The Republican candidates for Governor had a debate in Laconia last week. The Laconia Evening Citizen reported it as being more like an introduction session as all the candidates had the same positions on the issues and it went like this:
- Cut state agencies 10-12%.
- New Hampshire has a revenue not a spending problem.
- Opposition to expanded casino gaming (except for one candidate).
If this is the best the Republican Party can come up with I think Gov. Lynch will be successful in November. None of this is a real platform or least a platform that can be realistically implemented, and it’s interesting that none of the candidates stated any specific ideas with their positions instead, they simply passed the buck.
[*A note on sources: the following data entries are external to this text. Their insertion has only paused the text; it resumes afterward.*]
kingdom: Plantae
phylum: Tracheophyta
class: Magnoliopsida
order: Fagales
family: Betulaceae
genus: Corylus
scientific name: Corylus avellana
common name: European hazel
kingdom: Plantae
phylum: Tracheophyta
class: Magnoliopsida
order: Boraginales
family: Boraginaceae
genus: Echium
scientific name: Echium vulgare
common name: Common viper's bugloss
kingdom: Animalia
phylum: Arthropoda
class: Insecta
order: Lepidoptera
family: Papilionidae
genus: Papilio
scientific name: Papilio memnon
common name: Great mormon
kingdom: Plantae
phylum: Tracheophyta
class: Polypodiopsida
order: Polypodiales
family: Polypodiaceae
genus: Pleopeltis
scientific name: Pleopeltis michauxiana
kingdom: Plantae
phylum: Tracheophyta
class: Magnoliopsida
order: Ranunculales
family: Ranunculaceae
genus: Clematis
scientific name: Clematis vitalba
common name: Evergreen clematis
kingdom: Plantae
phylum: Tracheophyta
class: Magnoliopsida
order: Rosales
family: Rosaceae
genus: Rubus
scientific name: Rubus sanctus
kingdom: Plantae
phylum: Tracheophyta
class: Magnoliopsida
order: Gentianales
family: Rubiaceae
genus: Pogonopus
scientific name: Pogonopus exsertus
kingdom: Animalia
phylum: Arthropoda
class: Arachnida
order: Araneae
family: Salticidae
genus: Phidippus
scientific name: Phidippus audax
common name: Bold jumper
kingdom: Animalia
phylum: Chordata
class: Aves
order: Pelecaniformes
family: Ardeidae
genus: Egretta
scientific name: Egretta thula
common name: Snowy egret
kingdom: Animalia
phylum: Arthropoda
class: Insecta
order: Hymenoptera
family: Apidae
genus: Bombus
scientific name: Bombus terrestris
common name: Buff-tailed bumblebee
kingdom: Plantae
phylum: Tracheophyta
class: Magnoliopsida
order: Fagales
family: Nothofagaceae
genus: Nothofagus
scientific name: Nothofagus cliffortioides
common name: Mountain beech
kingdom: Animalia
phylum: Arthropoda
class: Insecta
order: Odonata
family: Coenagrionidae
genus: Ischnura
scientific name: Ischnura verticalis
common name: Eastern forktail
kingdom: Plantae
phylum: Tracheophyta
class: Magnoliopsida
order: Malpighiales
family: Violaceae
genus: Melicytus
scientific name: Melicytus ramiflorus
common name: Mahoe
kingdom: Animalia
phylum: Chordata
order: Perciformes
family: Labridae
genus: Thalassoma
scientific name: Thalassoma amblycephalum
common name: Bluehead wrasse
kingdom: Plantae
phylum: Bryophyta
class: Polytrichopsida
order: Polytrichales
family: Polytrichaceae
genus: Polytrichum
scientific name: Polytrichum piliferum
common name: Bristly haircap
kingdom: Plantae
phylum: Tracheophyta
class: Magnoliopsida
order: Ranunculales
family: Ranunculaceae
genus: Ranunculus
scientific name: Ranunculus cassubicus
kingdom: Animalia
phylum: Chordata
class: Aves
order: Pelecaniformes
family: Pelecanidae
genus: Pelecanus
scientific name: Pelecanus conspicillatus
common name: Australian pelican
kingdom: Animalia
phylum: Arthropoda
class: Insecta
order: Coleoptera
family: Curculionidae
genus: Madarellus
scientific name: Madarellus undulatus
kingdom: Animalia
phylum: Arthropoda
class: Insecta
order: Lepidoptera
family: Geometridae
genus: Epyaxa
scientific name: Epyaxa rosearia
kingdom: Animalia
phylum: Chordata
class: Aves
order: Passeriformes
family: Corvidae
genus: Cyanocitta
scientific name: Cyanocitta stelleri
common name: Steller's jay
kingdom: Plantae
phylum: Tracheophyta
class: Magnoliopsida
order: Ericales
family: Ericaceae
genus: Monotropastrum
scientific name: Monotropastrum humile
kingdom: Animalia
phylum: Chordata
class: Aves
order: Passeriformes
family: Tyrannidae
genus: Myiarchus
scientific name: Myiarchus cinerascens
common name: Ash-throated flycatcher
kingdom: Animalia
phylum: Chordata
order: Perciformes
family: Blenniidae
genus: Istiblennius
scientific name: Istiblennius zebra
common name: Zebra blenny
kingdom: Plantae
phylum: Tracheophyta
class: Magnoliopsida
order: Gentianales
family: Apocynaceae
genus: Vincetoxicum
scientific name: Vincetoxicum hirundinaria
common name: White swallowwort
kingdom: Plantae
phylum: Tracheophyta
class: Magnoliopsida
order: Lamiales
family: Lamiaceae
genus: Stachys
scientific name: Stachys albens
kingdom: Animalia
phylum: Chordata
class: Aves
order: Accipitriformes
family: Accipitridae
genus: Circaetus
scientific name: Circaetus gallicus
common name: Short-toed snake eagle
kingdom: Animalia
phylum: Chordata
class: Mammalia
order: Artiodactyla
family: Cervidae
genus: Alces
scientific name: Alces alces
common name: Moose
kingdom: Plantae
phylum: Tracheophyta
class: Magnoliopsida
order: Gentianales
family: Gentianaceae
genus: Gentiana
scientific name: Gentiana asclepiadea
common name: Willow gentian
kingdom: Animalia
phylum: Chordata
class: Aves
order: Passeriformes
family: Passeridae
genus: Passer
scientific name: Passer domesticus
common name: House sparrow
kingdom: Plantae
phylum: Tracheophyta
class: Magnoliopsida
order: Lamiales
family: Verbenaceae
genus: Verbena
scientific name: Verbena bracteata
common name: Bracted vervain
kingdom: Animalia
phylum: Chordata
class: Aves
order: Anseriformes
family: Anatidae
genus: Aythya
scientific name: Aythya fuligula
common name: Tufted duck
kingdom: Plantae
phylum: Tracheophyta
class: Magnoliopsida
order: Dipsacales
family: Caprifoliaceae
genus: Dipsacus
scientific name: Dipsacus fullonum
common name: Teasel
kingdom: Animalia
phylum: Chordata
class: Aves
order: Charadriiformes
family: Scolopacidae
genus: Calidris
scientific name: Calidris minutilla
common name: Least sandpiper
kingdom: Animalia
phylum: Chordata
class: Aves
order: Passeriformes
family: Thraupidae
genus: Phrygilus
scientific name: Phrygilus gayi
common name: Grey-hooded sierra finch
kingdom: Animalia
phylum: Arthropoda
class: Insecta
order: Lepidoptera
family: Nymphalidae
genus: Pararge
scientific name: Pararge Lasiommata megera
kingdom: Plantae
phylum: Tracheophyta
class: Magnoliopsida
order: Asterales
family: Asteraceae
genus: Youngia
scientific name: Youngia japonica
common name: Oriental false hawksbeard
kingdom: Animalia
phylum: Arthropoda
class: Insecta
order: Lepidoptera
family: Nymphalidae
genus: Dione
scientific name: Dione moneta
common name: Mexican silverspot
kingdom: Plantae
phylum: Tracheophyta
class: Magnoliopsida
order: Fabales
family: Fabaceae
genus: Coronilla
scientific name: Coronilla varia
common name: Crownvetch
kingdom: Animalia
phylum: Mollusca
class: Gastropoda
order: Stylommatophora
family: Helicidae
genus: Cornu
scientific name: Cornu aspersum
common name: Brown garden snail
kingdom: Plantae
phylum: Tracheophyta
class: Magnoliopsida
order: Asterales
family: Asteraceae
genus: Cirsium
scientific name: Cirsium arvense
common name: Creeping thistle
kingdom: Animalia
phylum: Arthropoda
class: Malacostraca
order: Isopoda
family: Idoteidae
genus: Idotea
“I’m a consensus builder.” said Karen Testerman as she described herself later in the evening. First she says she supports cutting costs at state agencies then she calls herself a consensus builder imagine that. For example the New Hampshire Department of Transportation cannot replace bridges that are red listed because of funding; NHDOT routinely operates heavy equipment past its working life span again because of funding. Yet an inexperienced candidate like Testerman believes that it is possible to shave 10-12% off of the budget and this is just one state agency; arguments like this can be demonstrated across state government. Former Commissioner John Stephen followed the same rationale with the cuts and this is surprising as he knows firsthand that cuts like this aren’t realistic, and of course he suggested the ever popular “eliminating the cost redundancy in state government.” This hasn’t already been studied umpteenth times by the legislature since at least the early 1990s and each time they come back with the same recommendations: reduce the use of consultants and reduce the state vehicle fleet. And if you read the fine print New Hampshire Health and Human Services is one of the largest elements of these cost redundancies. Commissioner Stephen talks about saving costs but he doesn’t say how he would do it. I don’t think this is the type of leadership New Hampshire needs in the corner office. But the cutting costs does play well and every NH taxpayer like to hear this whether it’s true or not.
The next part is the opposition to expanded casino gaming. Stephen stated that as a former prosecutor he came into contact with “undesirables” and this is a reason why New Hampshire should forgo millions of dollars of revenue and enhancement of the state’s largest industry because a former prosecutor knows best.